2.5.1. Dit betoog faalt eveneens. De Afdeling deelt de opvatting van de voorzieningenrechter dat nu de aanvraag om vrijstelling mede ziet op gewijzigd gebruik van een nog niet gerealiseerde uitbreiding van het pand, ten aanzien van die uitbreiding geen sprake kan zijn van gewijzigd gebruik van de opstal in de zin van artikel 20, eerste lid, aanhef en onder e, van het Bro 1985, zodat het verzoek reeds daarom moest worden afgewezen. De vrijstellingsbepaling in voornoemde bepaling van het Bro is bedoeld voor de wijziging van het gebruik van reeds bestaande opstallen en kan niet worden aangewend voor een nog op te richten bebouwing. Dat die bebouwing, zoals appellant heeft betoogd, kon worden opgericht op grond van de in 2000 verleende bouwvergunning maakt dat, wat daar ook van zij, niet anders omdat die bouwvergunning met het oog op ander gebruik is aangevraagd en verleend.

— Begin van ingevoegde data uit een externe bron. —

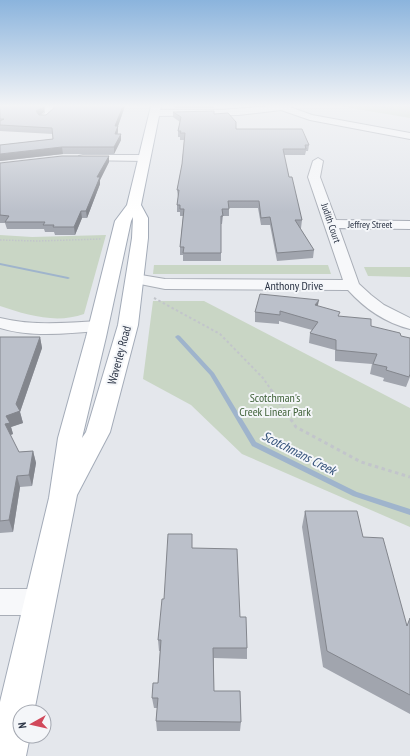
<svg xmlns="http://www.w3.org/2000/svg" width="410" height="756" font-family="'PT Sans Narrow',sans-serif">
<style>
.green{fill:#c9d6c5}
.lines{fill:none;stroke-linecap:round;stroke-linejoin:round}
.stream{fill:#9fb4cc;fill-rule:evenodd}
.minor-casing{stroke:#a9aeb7;stroke-width:2}
.major-casing{stroke:#a3abb8;stroke-width:2}
.path-far2{stroke:#c2c5cb;stroke-width:1.5;stroke-dasharray:1.5 1.5;stroke-linecap:butt}
.path-far1{stroke:#c2c5cb;stroke-width:2;stroke-dasharray:2.5 2.5;stroke-linecap:butt}
.path{stroke:#c2c5cb;stroke-width:3;stroke-dasharray:3.5 3.5;stroke-linecap:butt}
.minor{fill:#f7f8fa;fill-rule:evenodd}
.major{fill:#fff;fill-rule:evenodd}
.wall{fill:#a1a5ae}
.shaded-wall{fill:#83868d}
.building{fill:#bbc0ca;stroke:#83868d}
.labels{text-anchor:middle;dominant-baseline:central;stroke-width:4;stroke-linejoin:round;paint-order:stroke}
.far-street-label{font-size:10px;fill:#2b3445;stroke:#f4f6f9}
.street-label{font-size:12px;fill:#2b3445;stroke:#f4f6f9}
.park-label{font-size:12px;fill:#3f6138;stroke:#f4f6f9}
.water-label{font-size:13px;font-style:italic;fill:#34527a;stroke:#f4f6f9}
</style>
<rect width="100%" height="100%" fill="#e4e7ec"/>
<g class="green">
<polygon points="339,106 410,106 410,118"/>
<path d="M0,235L32,237L106,235L84,314C56,324 27,315 0,306Z"/>
<polygon points="154,265 328,265 331,274 153,274"/>
<polygon points="364,267 410,267 410,277 368,276"/>
<polygon points="153,301 204,301 410,408 410,527 242,454 191,405 143,379"/>
</g>
<g class="lines">
<g class="stream">
<polygon points="0,263 68,277 70,278 68,279 0,265"/>
<polygon points="178,335 180,336 214,373 256,442 357,492 410,509 410,515 353,496 252,446 210,375 176,338 175,337 176,336"/>
</g>
<defs>
<g id="minor">
<polygon points="45,106 53,106 53,114 46,119 40,119 38,117 45,113"/>
<polygon points="273,106 291,106 290,107 312,115 410,133 410,139 310,120 281,110 238,115 155,116 151,113 155,110 221,110"/>
<polygon points="83,155 145,155 150,158 145,161 79,160 78,158 79,156"/>
<path d="M318,158L323,161L320,177L336,220L410,221V229L339,228L359,284L371,295L384,305L410,318V329C386,323 364,308 348,290L165,289L130,282L127,279L130,276L135,274L165,279L343,280L308,177L313,161Z"/>
<path d="M0,318C33,326 65,323 99,321L105,322L108,326L105,330L99,331C66,333 33,338 0,328Z"/>
<polygon points="0,589 39,589 49,593 53,602 49,611 39,615 0,615"/>
</g>
<path id="major" d="M151,106H161L141,205L148,218V238L138,325L110,432L77,495L34,712H20V736H30L26,756H0V702L49,498L58,438L86,337L115,221L127,205ZM133,217L132,238L118,325L86,432L82,438L106,337L131,221Z"/>
</defs>
<use href="#minor" class="minor-casing"/>
<use href="#major" class="major-casing"/>
<g class="path-far2">
<polyline points="372,106 410,112"/>
<polyline points="0,240 38,241 101,239"/>
</g>
<polyline class="path-far1" points="154,298 220,334 263,378 272,391"/>
<polyline class="path" points="271,390 296,427 361,462 410,477"/>
<use href="#minor" class="minor"/>
<use href="#major" class="major"/>
</g>
<g class="wall">
<polygon points="0,106 44,112 39,115 46,115 54,108 54,106 125,106 118,126 118,134 121,140 114,154 63,154 0,161 0,145 53,139 53,134 0,131"/>
<polygon points="174,106 214,106 214,108 175,108"/>
<polygon points="173,112 214,114 236,129 309,145 308,151 306,151 305,155 284,155 289,177 302,220 301,228 300,228 314,250 313,258 277,261 270,225 261,225 258,208 229,208 229,216 223,216 222,224 221,224 221,261 183,261 183,255 180,255 180,247 183,216 180,216 180,212 177,212 177,205 178,197 177,190 182,164 184,140 180,140 180,137 178,137 178,131 180,122 173,117"/>
<polygon points="109,162 100,180 100,184 87,218 82,218 75,235 55,235 54,232 45,232 44,229 7,229 5,223 0,223 0,163"/>
<polygon points="318,306 339,316 371,326 410,377 406,387 383,381 384,378 370,374 372,364 335,361 335,350 309,343 310,333 312,330 279,321 279,324 255,322 255,312"/>
<polygon points="0,337 40,337 42,348 20,412 23,423 11,427 13,434 10,435 19,452 33,451 36,463 32,486 20,487 13,532 0,533"/>
<polygon points="305,511 363,537 407,626 410,618 410,714 323,667 302,527"/>
<polygon points="192,548 240,617 247,648 247,659 214,658 214,691 241,722 240,731 157,731 156,721 157,708 154,708 152,698 158,683 160,651 159,651 158,640 164,599"/>
</g>
<g class="shaded-wall">
<polygon points="43,106 44,106 44,112 37,117 36,111"/>
<polygon points="123,106 125,106 118,126 118,131 115,140 115,126"/>
<polygon points="121,134 121,140 114,154 114,147"/>
<polygon points="62,147 63,154 0,161 0,154"/>
<polygon points="109,156 109,162 100,180 100,184 87,218 86,211 97,177"/>
<polygon points="81,211 82,218 75,235 74,227"/>
<polygon points="319,300 317,310 315,305"/>
<polygon points="40,337 42,348 20,412 23,423 11,427 13,434 8,436 5,424 6,416"/>
<polygon points="33,451 36,463 32,486 29,475"/>
<polygon points="17,476 20,487 13,532 9,520"/>
</g>
<g class="building">
<polygon points="0,106 43,106 43,107 36,111 39,115 46,115 54,108 54,106 123,106 115,126 118,126 115,134 121,134 114,147 62,147 0,154 0,145 53,139 52,128 0,125 0,121 4,119 0,119"/>
<polygon points="214,111 214,114 228,113 236,122 236,129 302,129 309,145 305,145 306,149 283,149 289,177 292,177 302,220 295,220 314,250 277,253 270,217 261,218 259,201 228,201 229,209 222,209 223,216 221,216 221,253 183,253 184,247 180,247 184,209 180,209 180,205 177,205 179,190 177,190 182,164 185,133 180,133 181,131 178,131 181,117 173,112"/>
<polygon points="62,156 109,156 97,177 100,177 86,211 81,211 74,227 53,227 54,225 43,225 45,222 5,222 9,216 0,215 0,163"/>
<polygon points="260,294 319,300 315,305 340,312 338,316 371,319 371,326 400,333 401,336 410,338 410,374 409,377 386,370 387,367 373,364 377,354 336,350 336,340 310,333 318,322 280,311 280,315 255,312"/>
<polygon points="0,337 40,337 16,404 20,411 6,416 10,423 5,424 19,452 33,451 29,475 17,476 9,520 0,521"/>
<polygon points="305,511 357,511 363,537 383,538 407,626 410,618 410,695 327,651"/>
<polygon points="168,534 192,534 192,548 237,549 240,617 246,617 247,648 213,648 214,691 240,691 241,722 156,721 158,698 152,698 153,683 158,683 161,640 158,640 162,599 164,599"/>
</g>
<linearGradient id="sky" x2="0" y2="1"><stop stop-color="#8bb4dd"/><stop offset="0.5" stop-color="#f3f4f6"/><stop offset="1" stop-color="#f3f4f6" stop-opacity="0"/></linearGradient>
<rect width="410" height="212" fill="url(#sky)"/>
<g class="labels">
<g class="far-street-label">
<text transform="translate(331 223) rotate(71)">Judith Court</text>
<text x="370" y="224">Jeffrey Street</text>
</g>
<g class="street-label">
<text x="294" y="285">Anthony Drive</text>
<text transform="translate(119 355) rotate(-75)">Waverley Road</text>
</g>
<g class="park-label">
<text x="275" y="397">Scotchman's<tspan x="275" dy="14">Creek Linear Park</tspan></text>
</g>
<g class="water-label">
<text transform="translate(299 453) rotate(27)">Scotchmans Creek</text>
</g>
</g>
<g transform="translate(32 724) rotate(262)"><circle r="19" fill="#f4f6f9" stroke="#a4a8b1"/>
<path d="M0-3L7 15L0 10L-7 15Z" fill="#d1495b"/>
<text y="-6" font-size="11" font-weight="bold" text-anchor="middle" fill="#2b3445">N</text>
</g>
</svg>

2.6. Het hoger beroep is ongegrond. De aangevallen uitspraak dient te worden bevestigd.
2.7. Voor een proceskostenveroordeling bestaat geen aanleiding.
De Afdeling bestuursrechtspraak van de Raad van State
Recht doende in naam der Koningin:
bevestigt de aangevallen uitspraak.
Aldus vastgesteld door mr. J.A.M. van Angeren, Voorzitter, en mr. P.A. Offers en mr. T.M.A. Claessens, Leden, in tegenwoordigheid van mr. E.M. Ouwehand, ambtenaar van Staat.